*** INPUT DATA ***

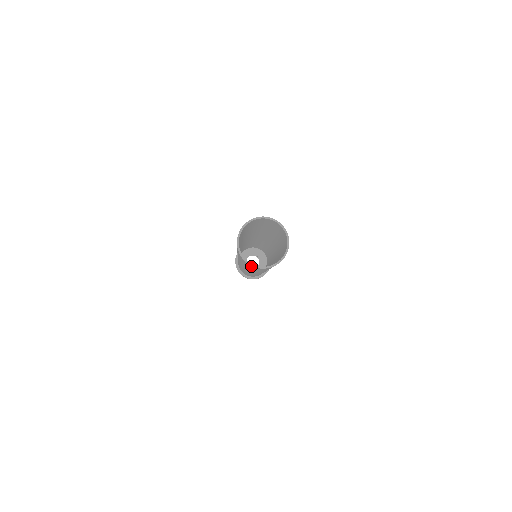
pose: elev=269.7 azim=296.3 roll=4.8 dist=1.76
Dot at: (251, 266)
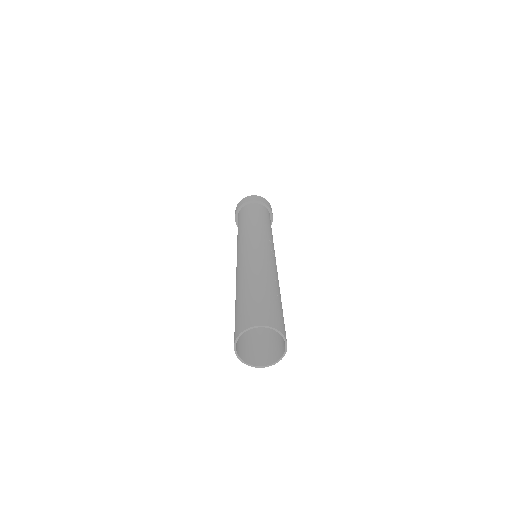
Dot at: (270, 359)
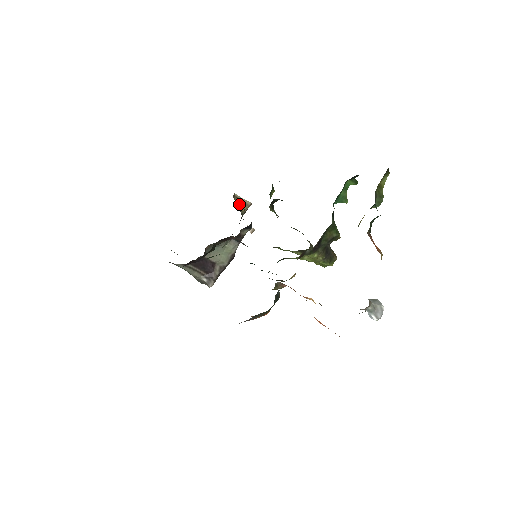
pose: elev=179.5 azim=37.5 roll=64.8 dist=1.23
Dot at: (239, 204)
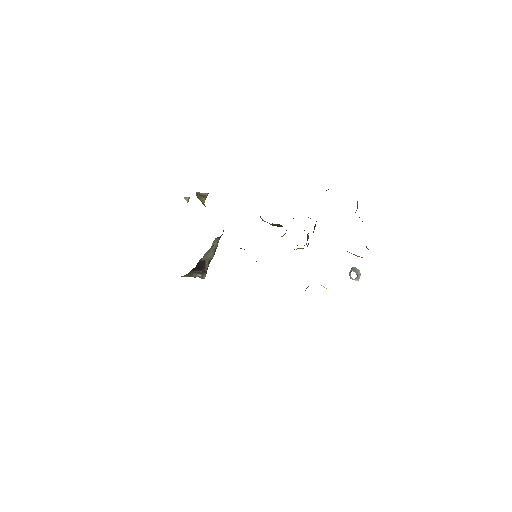
Dot at: (200, 199)
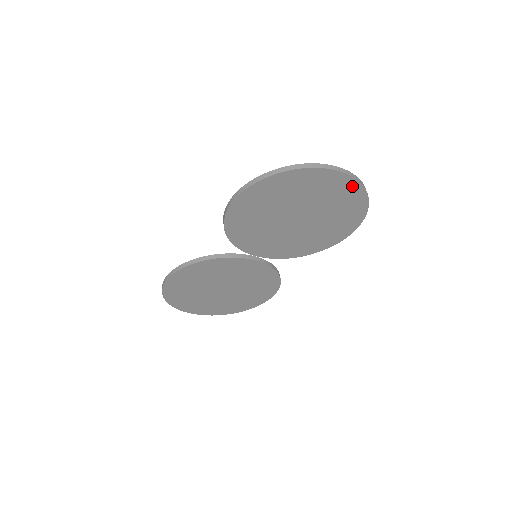
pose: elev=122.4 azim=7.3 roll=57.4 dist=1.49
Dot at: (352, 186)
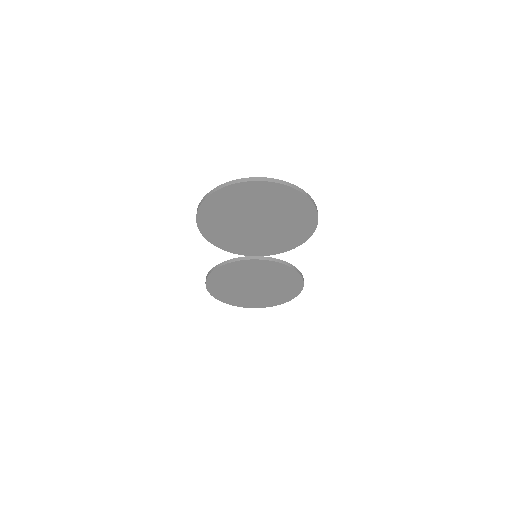
Dot at: (276, 188)
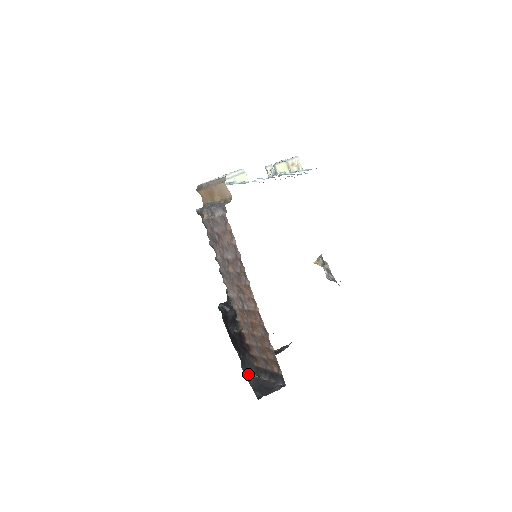
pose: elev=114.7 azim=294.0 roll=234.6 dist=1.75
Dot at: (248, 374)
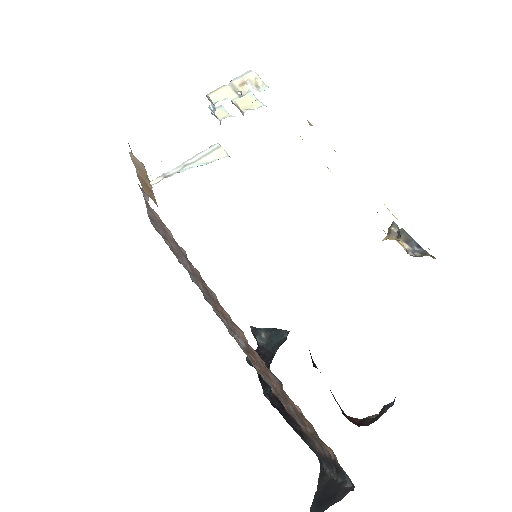
Dot at: (322, 471)
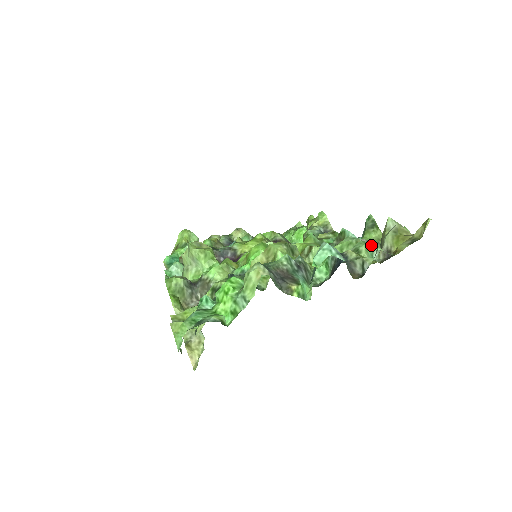
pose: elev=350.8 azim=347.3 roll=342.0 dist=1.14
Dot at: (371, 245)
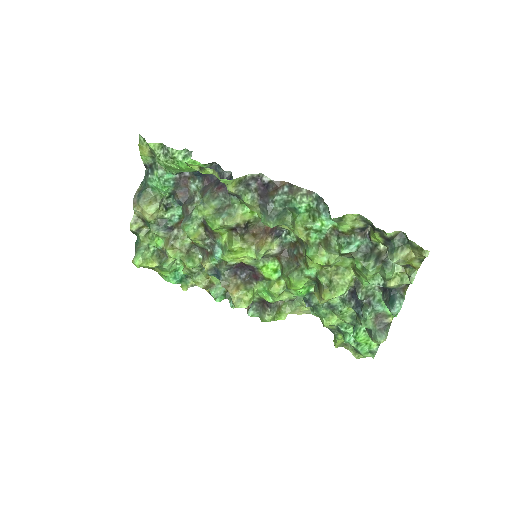
Dot at: (391, 269)
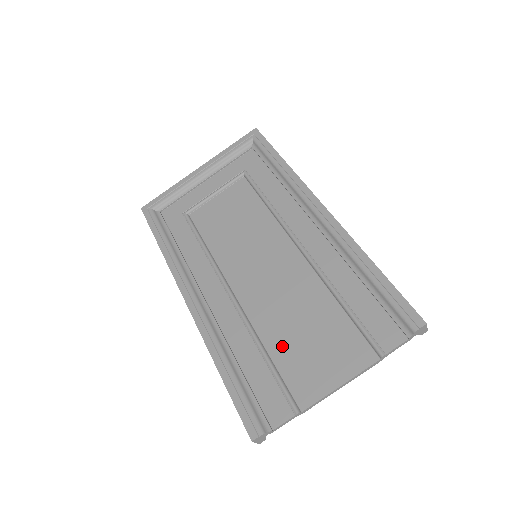
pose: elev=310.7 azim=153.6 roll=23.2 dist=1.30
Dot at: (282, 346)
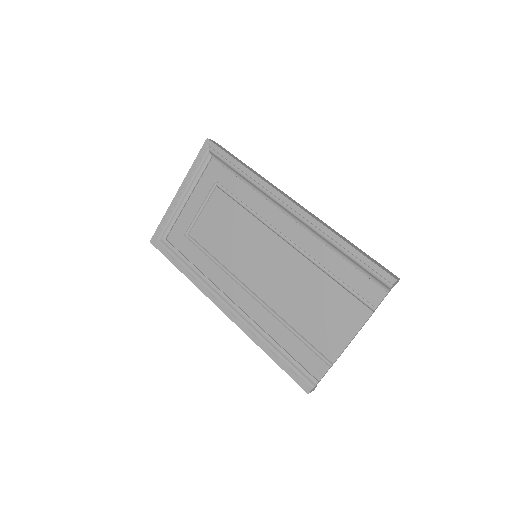
Dot at: (303, 322)
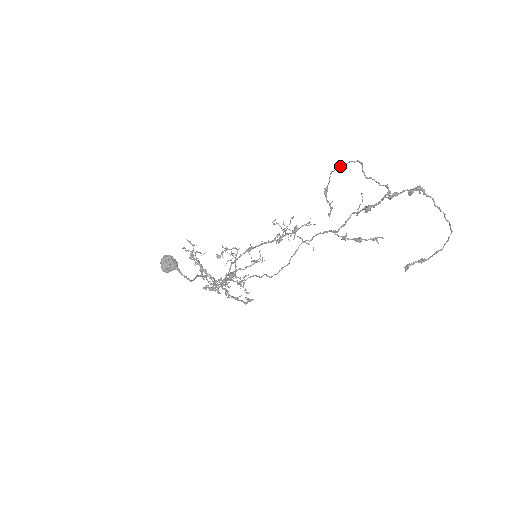
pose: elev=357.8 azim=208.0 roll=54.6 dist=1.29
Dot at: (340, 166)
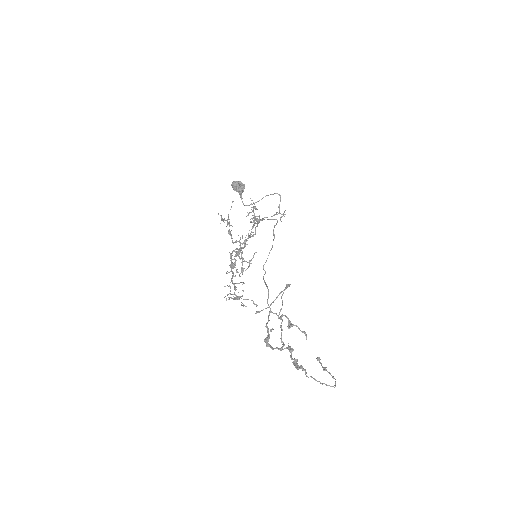
Dot at: (281, 298)
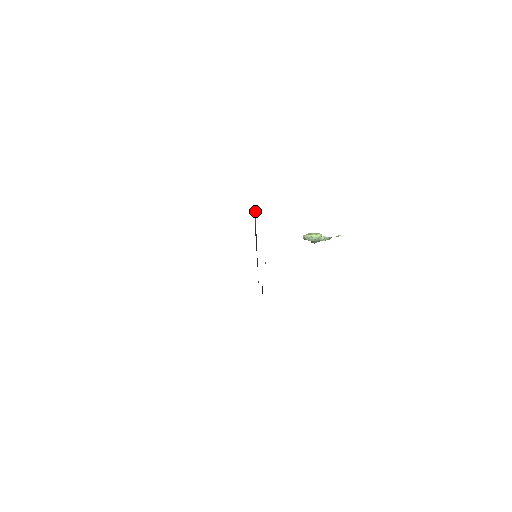
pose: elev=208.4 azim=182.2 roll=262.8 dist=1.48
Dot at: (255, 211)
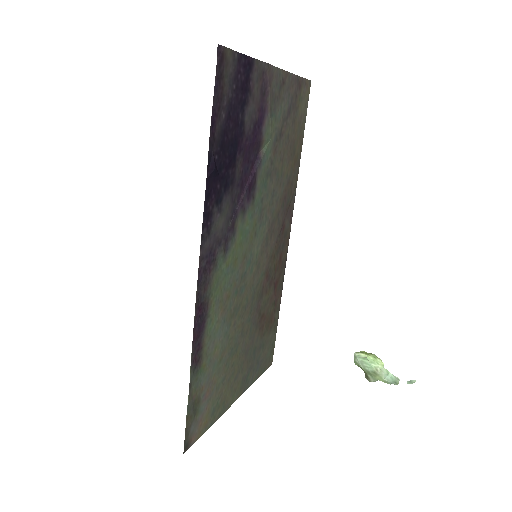
Dot at: (269, 142)
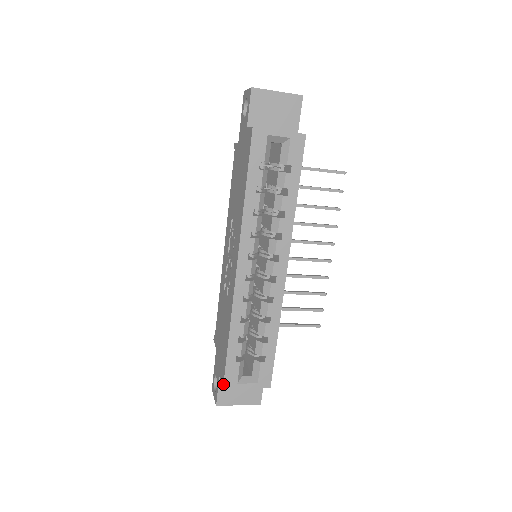
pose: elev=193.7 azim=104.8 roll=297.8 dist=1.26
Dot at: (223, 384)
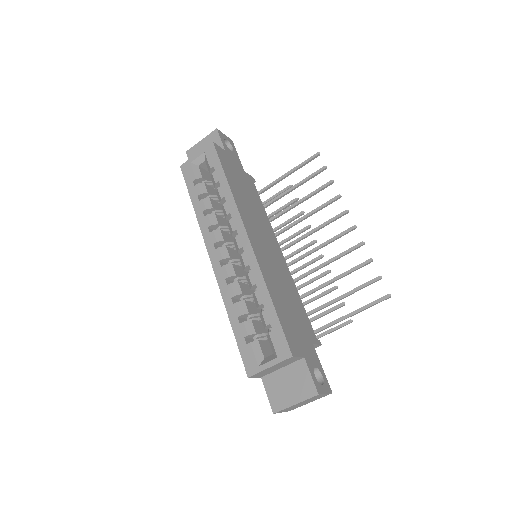
Dot at: (246, 373)
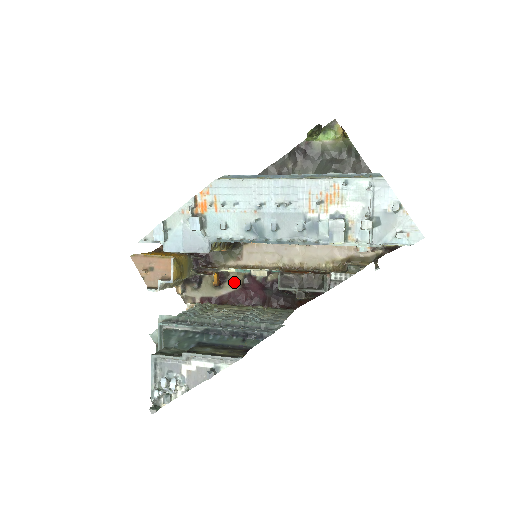
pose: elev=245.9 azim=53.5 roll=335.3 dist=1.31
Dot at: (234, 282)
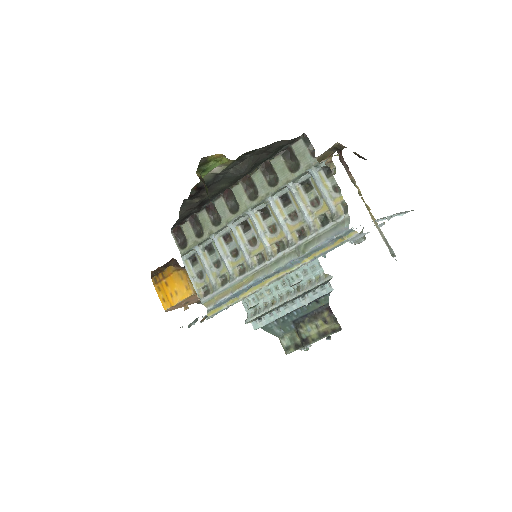
Dot at: occluded
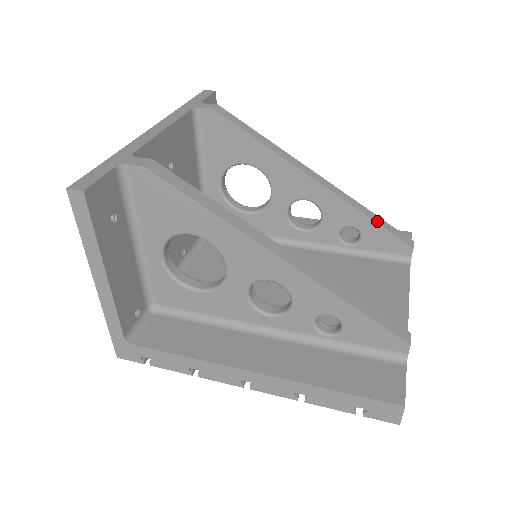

***

WHAT TO PRODUCE
Pick out every line of the material containing the string "elev" and copy each one in full.

RESULT
pose: elev=269.7 azim=296.3 roll=4.8 dist=1.76
pose: elev=179.5 azim=37.5 roll=64.8 dist=1.23
pose: elev=122.4 azim=7.3 roll=57.4 dist=1.49
pose: elev=114.7 azim=294.0 roll=234.6 dist=1.75
pose: elev=350.8 azim=347.3 roll=342.0 dist=1.14
pose: elev=310.7 azim=153.6 roll=23.2 dist=1.30
pose: elev=357.8 azim=208.0 roll=54.6 dist=1.29
pose: elev=208.4 azim=182.2 roll=262.8 dist=1.48
pose: elev=193.7 azim=104.8 roll=297.8 dist=1.26
pose: elev=245.9 azim=53.5 roll=335.3 dist=1.31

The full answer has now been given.